# [TASK]
Omit every picture, then return each line of the data below exactly.

═════ AVAILABLE DATA ═════

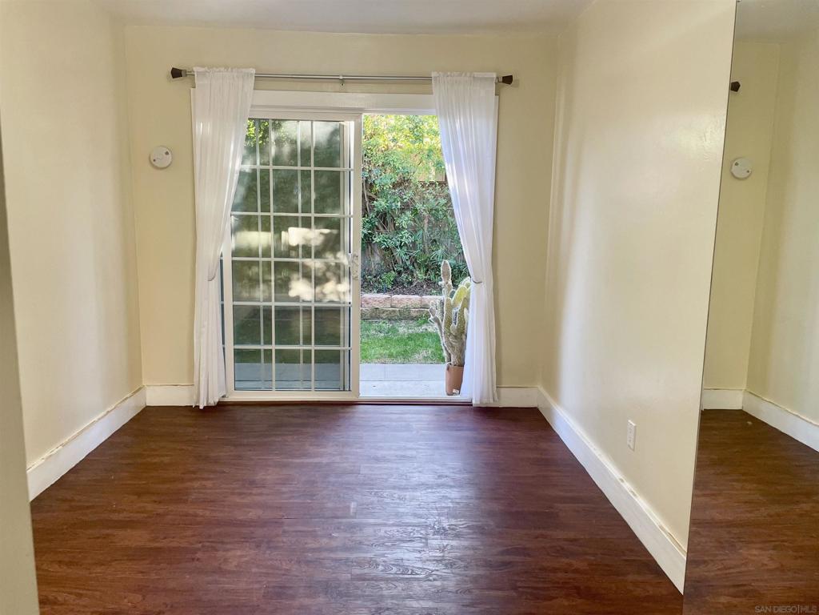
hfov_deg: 67.3
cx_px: 410
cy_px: 308
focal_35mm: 26
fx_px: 615
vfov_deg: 53.1
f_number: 1.6
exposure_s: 1/120
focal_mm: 4.2
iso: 100
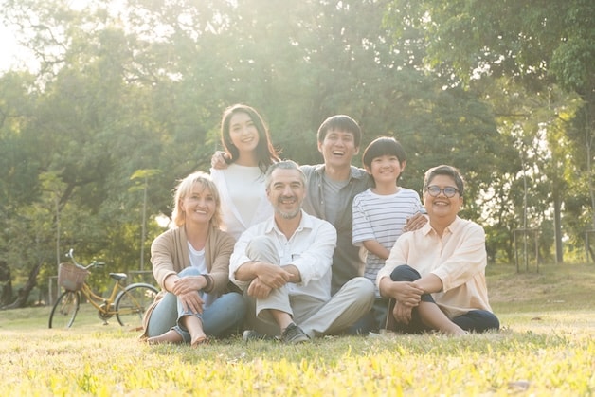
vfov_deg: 15.2
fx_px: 1488
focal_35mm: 90
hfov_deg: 22.6
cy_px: 198
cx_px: 298
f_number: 5.6
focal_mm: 60
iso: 200
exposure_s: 1/200
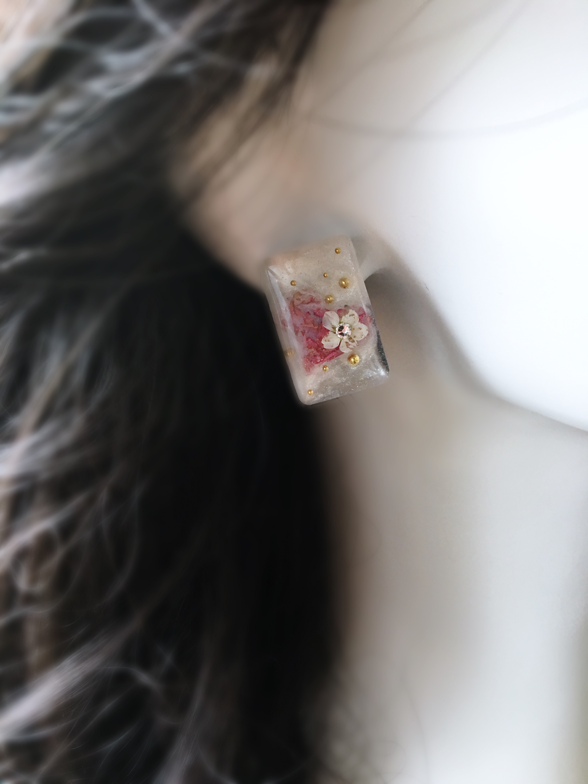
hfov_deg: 48.2
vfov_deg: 61.7
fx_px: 657
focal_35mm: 29
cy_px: 392
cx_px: 294
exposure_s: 1/30
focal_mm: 4.15
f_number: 2.2
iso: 80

═════

# [TASK SOLUTION]
hfov_deg: 67.3
cx_px: 410
cy_px: 308
focal_35mm: 26
fx_px: 615
vfov_deg: 53.1
f_number: 1.6
exposure_s: 1/120
focal_mm: 4.2
iso: 100
vfov_deg: 15.2
fx_px: 1488
focal_35mm: 90
hfov_deg: 22.6
cy_px: 198
cx_px: 298
f_number: 5.6
focal_mm: 60
iso: 200
exposure_s: 1/200
hfov_deg: 48.2
vfov_deg: 61.7
fx_px: 657
focal_35mm: 29
cy_px: 392
cx_px: 294
exposure_s: 1/30
focal_mm: 4.15
f_number: 2.2
iso: 80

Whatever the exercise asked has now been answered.